Overview
As the archive was created by thousands of contributors, each record varies in tone and detail. Some entries are long and reflective; others are short or factual. This richness makes the collection unique, but it also means that traditional search tools can miss the deeper themes running through it.
The project ran from October 2024 to June 2025 and included a series of online workshops with collaborators across Oxford and beyond. These sessions brought together historians, archivists, digital humanists, and technical specialists to share methods, review outputs, and refine approaches.

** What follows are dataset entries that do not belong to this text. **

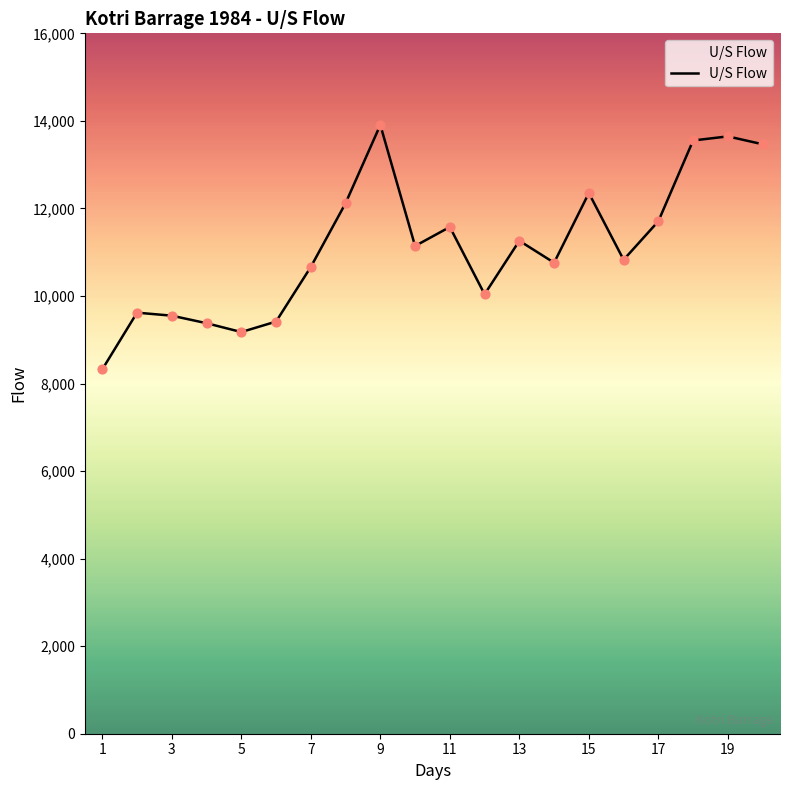

What is the greatest value displayed?

13907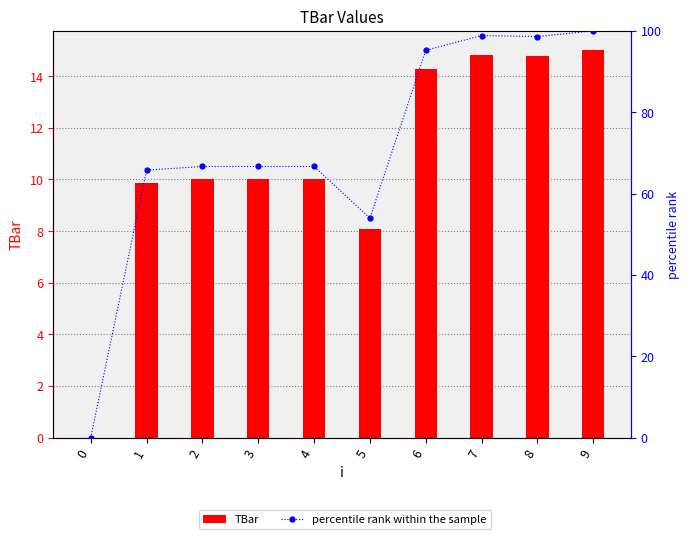

List the series in order of their peak value, highest first.

percentile rank within the sample, TBar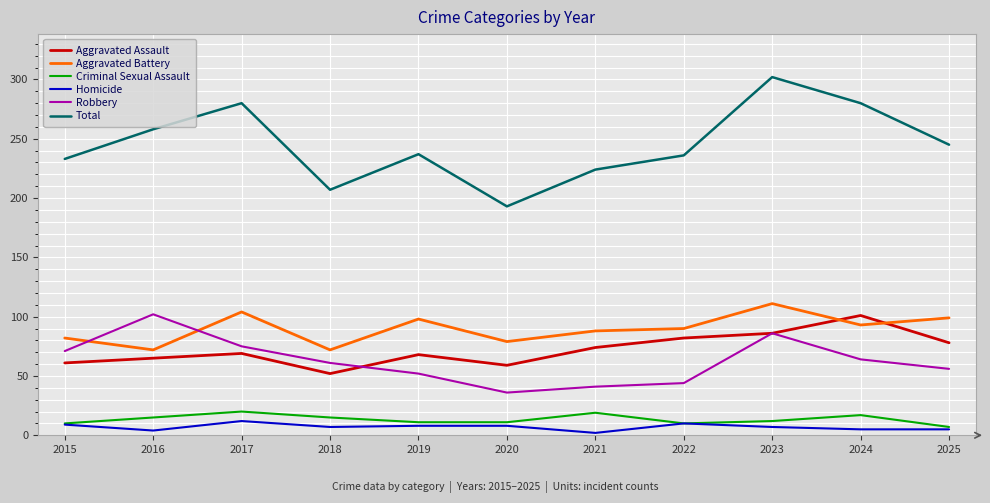

True or false: Aggravated Assault has more than 0 points higher than both neighbors.

True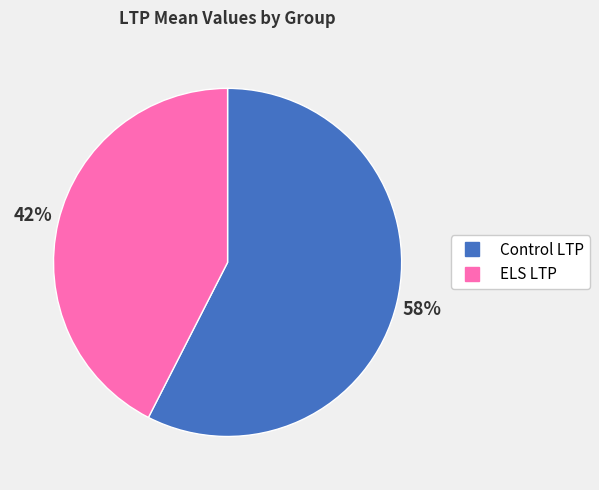

Between Control LTP and ELS LTP, which is larger?

Control LTP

The team is also developing prototype workflows and interactive tools, evaluating how different tools and models performed when applied to crowdsourced historical text.
Methods
The project tested a range of NLP, digital, and AI-based approaches - including keyword extraction, named entity recognition (NER), emotion analysis, and topic modelling - to see how these might help the data 'speak for itself'. The team also considered how automated methods might reduce some of the unconscious bias that can appear when humans manually assign tags or keywords to collections. In doing so, the team aimed to make it easier for researchers and the public to explore materials in ways that reflect current fields of interest such as the history of emotions, memory studies, and everyday life during the Second World War.
Project Team
The project was led by Prof Stuart Lee (Principal Investigator), with Catherine Conisbee and Dr Matthew Kidd as Research Associates.